To the point of @SmartHomePrimer, can someone explain how adding another HE helps instead of say, using a zwave repeater? I am thinking of how I just added a couple aeotec zwave repeaters , one to a shed where I do have a hard wire. Sounds like a second hub would be better?

Anyway, great work!

We can offer things to think about, but ultimately you have to decide on "better". Now, I am very biased. I have 7 hubs. But only 4 of them are 'in production' the rest are Development.

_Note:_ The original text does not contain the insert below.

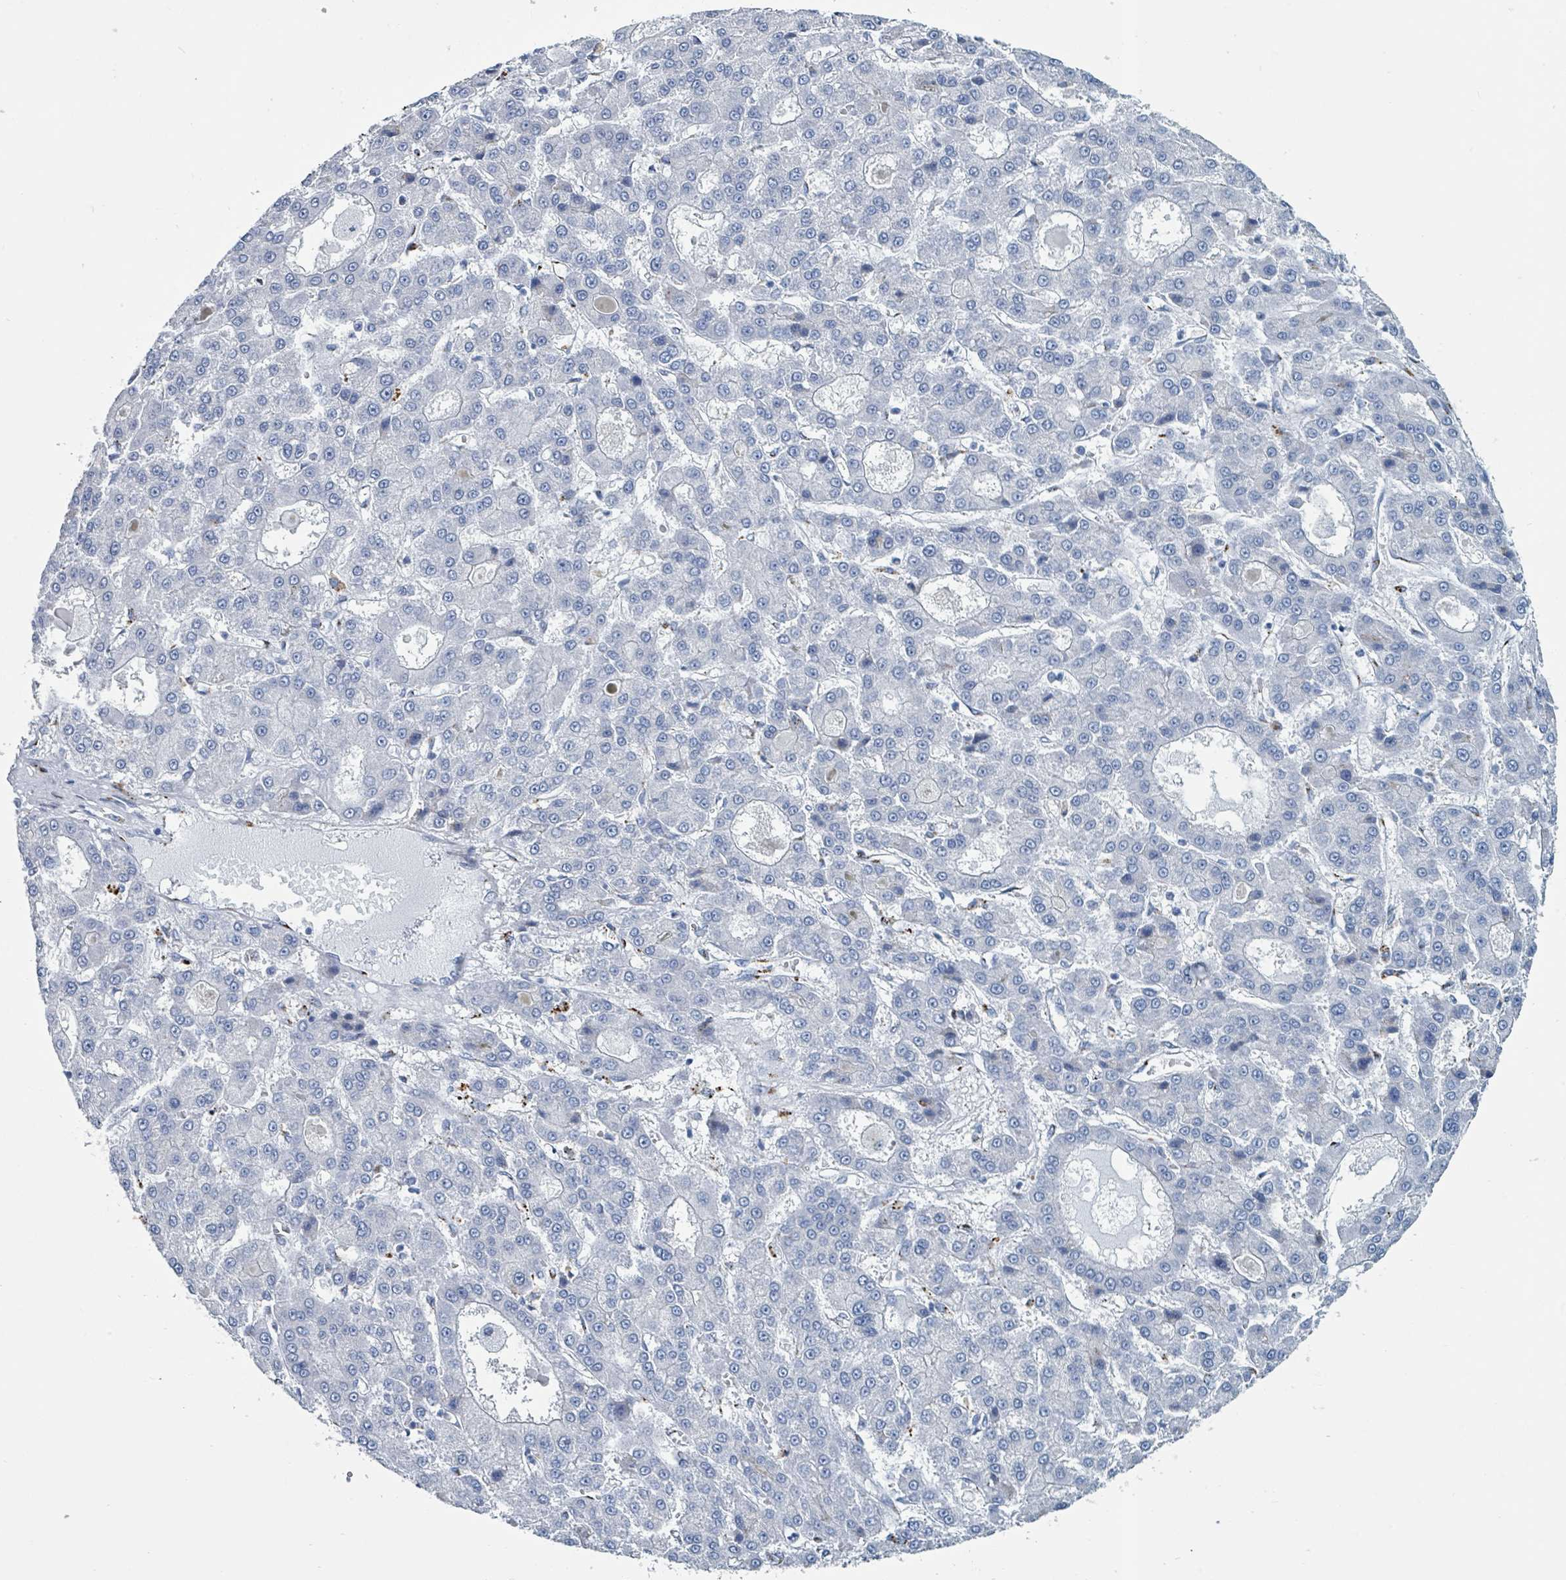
{"staining": {"intensity": "negative", "quantity": "none", "location": "none"}, "tissue": "liver cancer", "cell_type": "Tumor cells", "image_type": "cancer", "snomed": [{"axis": "morphology", "description": "Carcinoma, Hepatocellular, NOS"}, {"axis": "topography", "description": "Liver"}], "caption": "IHC of hepatocellular carcinoma (liver) shows no expression in tumor cells. The staining is performed using DAB brown chromogen with nuclei counter-stained in using hematoxylin.", "gene": "DCAF5", "patient": {"sex": "male", "age": 70}}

I have a hub for "Upstairs" and a second for "downstairs" and a third that acts as the center of the collection. It also handles all the LAN and Internet devices: Weather, Alexa, Google Home, HomeKit (via Homebridge) and so on. My thinking was to treat "upstairs" like it was a 2nd home... if that one Hub faults, only that portion of the home is affected. Same with "downstairs". Those hubs are ONLY Z-Device hubs, nothing else. My thinking there is that the Z-devices are SLOW relative to the LAN. Anything I can do to keep them working on clearing any backlog of device commands, is a benefit. I want radio queues to be as close to empty as practical.

I've recently started adding in a 4th Hub to be yet another Z-radio hub. I'm calling it "Front" because there's a lot of devices in my home along a region at the front of my house and I'm thinking I can move a subset of 'upstairs' and 'downstairs' to (again) reduce the queue depth. It's a bit of an experiment because I have nothing that is needing this.. therefore it's a bit hard to measure 'success'.

Others have a 2nd hub just for backup.. to reduce the shipping time to zero, mostly. But why have it sit in a box? :smiley:

A Hub in your shed would be useful if the count of devices in the shed AND their response time, was going to justify the Hub's cost.